For a moment earlier this year, it looked as though his luck might finally be running out. Donald Trump, who had spent his life evading due accountability, suddenly found himself facing nearly 100 felony charges for his handling of classified documents, his efforts to subvert the 2020 election, and a hush-money scheme. The latter gave way to his historic conviction on 34 counts in the spring. His run for a second term seemed as much a desperate effort to stay out of the big house as it was to get back into the White House.
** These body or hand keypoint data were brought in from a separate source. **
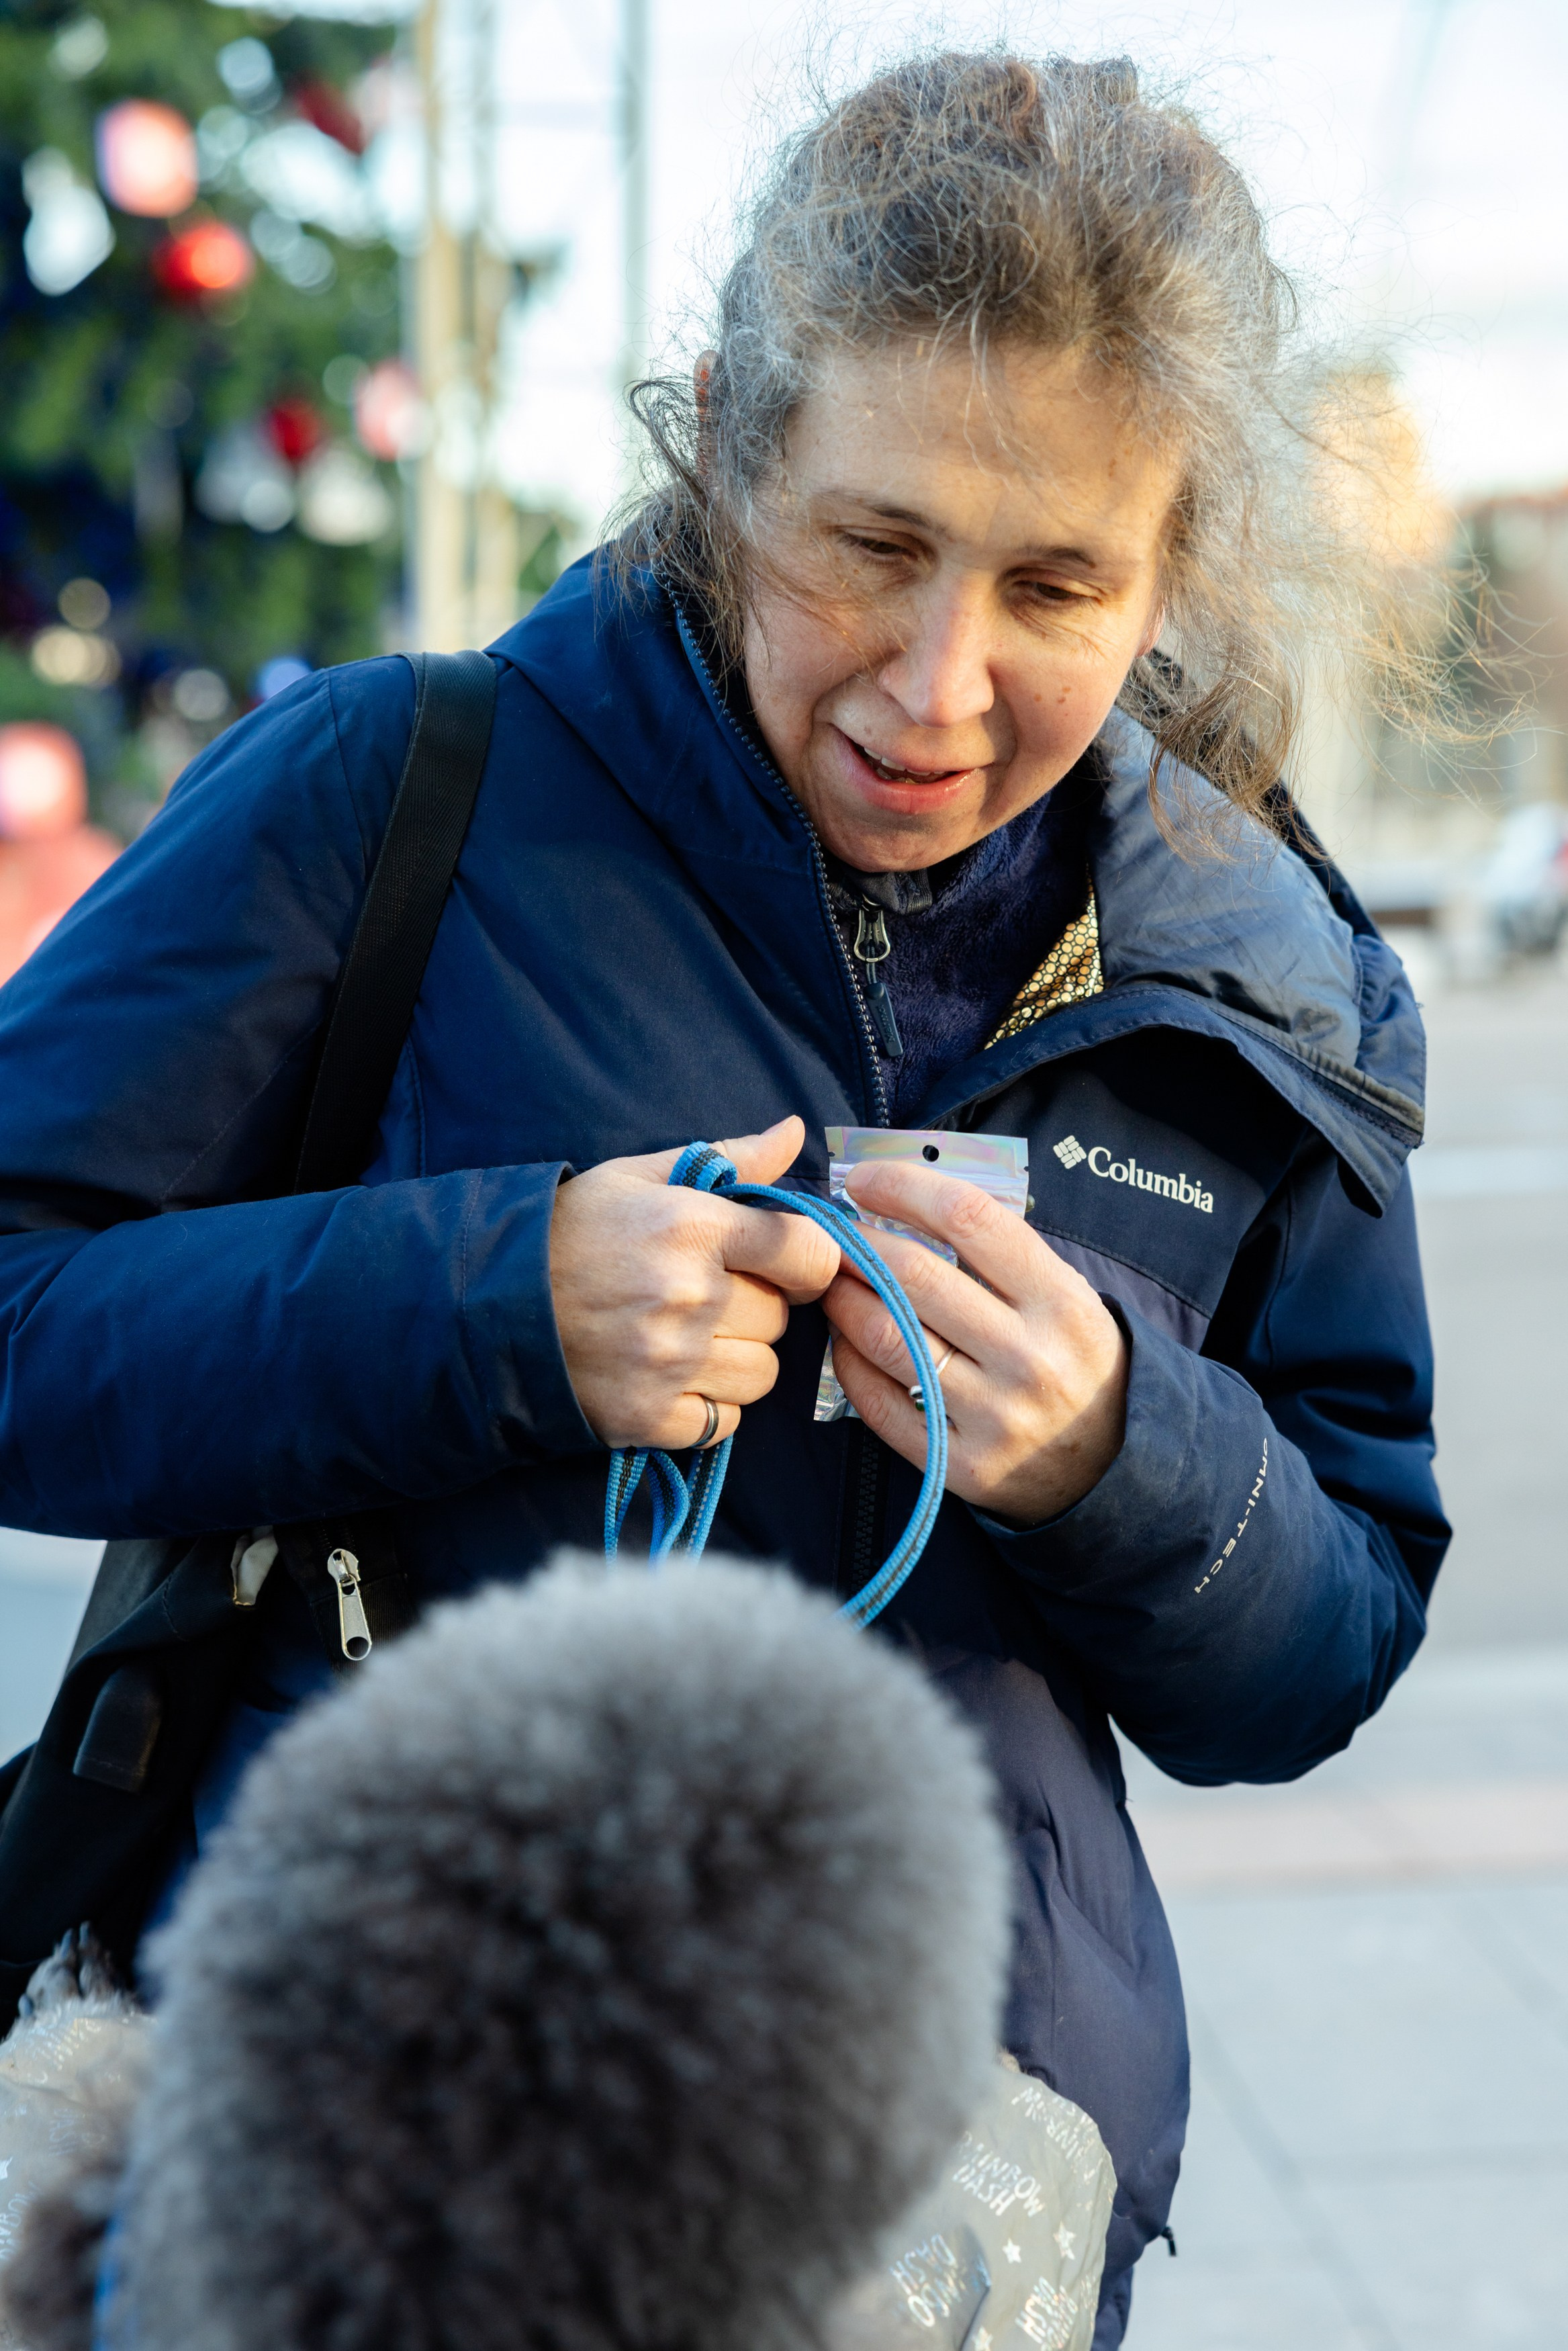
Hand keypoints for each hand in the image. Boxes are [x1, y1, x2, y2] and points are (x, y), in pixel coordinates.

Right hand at [549, 1116, 839, 1449]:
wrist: (486, 1303)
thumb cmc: (570, 1231)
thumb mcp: (642, 1177)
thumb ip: (730, 1160)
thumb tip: (796, 1133)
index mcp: (691, 1229)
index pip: (808, 1252)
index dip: (806, 1258)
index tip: (781, 1260)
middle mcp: (687, 1298)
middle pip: (780, 1317)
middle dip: (756, 1305)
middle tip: (705, 1293)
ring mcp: (667, 1363)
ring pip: (763, 1374)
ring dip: (739, 1358)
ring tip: (688, 1335)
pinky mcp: (647, 1417)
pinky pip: (725, 1421)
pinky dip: (710, 1404)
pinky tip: (673, 1376)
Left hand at [822, 1161, 1127, 1524]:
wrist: (1111, 1465)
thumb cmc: (1074, 1361)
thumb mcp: (1065, 1296)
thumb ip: (1000, 1253)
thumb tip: (906, 1201)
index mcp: (1059, 1301)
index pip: (968, 1218)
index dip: (904, 1187)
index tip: (865, 1179)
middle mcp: (1028, 1357)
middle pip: (914, 1276)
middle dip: (856, 1243)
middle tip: (832, 1234)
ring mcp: (994, 1415)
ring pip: (886, 1337)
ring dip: (842, 1299)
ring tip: (832, 1282)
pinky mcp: (962, 1465)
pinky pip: (880, 1405)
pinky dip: (849, 1364)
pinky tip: (845, 1341)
But it wasn’t long before the wheels of justice started to slow: Jack Smith’s federal election interference case was subjected to delay tactics; his classified-documents case was also slow-walked, and eventually tossed, by the Trump-appointed judge Aileen Cannon, whose name made a list of prospective attorney general nominees; the Georgia RICO case was upended by Fulton County District Attorney Fani Willis’s romantic relationship with one of her prosecutors; and, in September, Judge Juan Merchan postponed sentencing in his hush-money case until after the election.
If his prosecutions were already on life support, Trump’s stunning election last week all but killed them—a bitter reality reflected by a report Wednesday that Smith is planning to step down from his role before the president-elect takes office in January. According to the New York Times, Smith—who has been baselessly accused by Trump and his allies of conducting “lawfare” on behalf of Democrats—is looking to wrap his work in the coming weeks, and will resign, along with members of his team. How, exactly, he will close his two cases is unclear. But what is certain is that they will not make it to trial.
The coming resignation, then, is unlikely to have any impact on Trump’s legal issues, which were already rendered moot by his victory; after all, Trump said in October, before his reelection, that he would “fire [Smith] within two seconds” of taking office anyway. “He’ll be one of the first things addressed,” Trump said.
But Smith’s departure will underscore Trump’s unaccountability. The special counsel set out to show that nobody is above the law, not even former presidents; instead, Trump is more emboldened than ever, with the Supreme Court having endowed the office he’ll soon occupy with expansive, extralegal powers in a ruling this summer on one of Smith’s cases.
That impunity will likely extend beyond Trump himself to those who work for him—from the roster of radicals he’s assembling to help make good on his extreme agenda to Elon Musk, whose ill-defined role as a government “efficiency” czar could give him control over those regulating his own businesses. Indeed, Trump and his administration could be free to operate with little legal or legislative constraint for at least the next two years: The Supreme Court, with its six-member conservative majority, has already proved deferential to Trump. And the Republican-controlled House and Senate are unlikely to check his power but may instead help him realize its full potential.
Trump’s first term was a hotbed of corruption. Having gotten away with it all, his second is sure to be worse.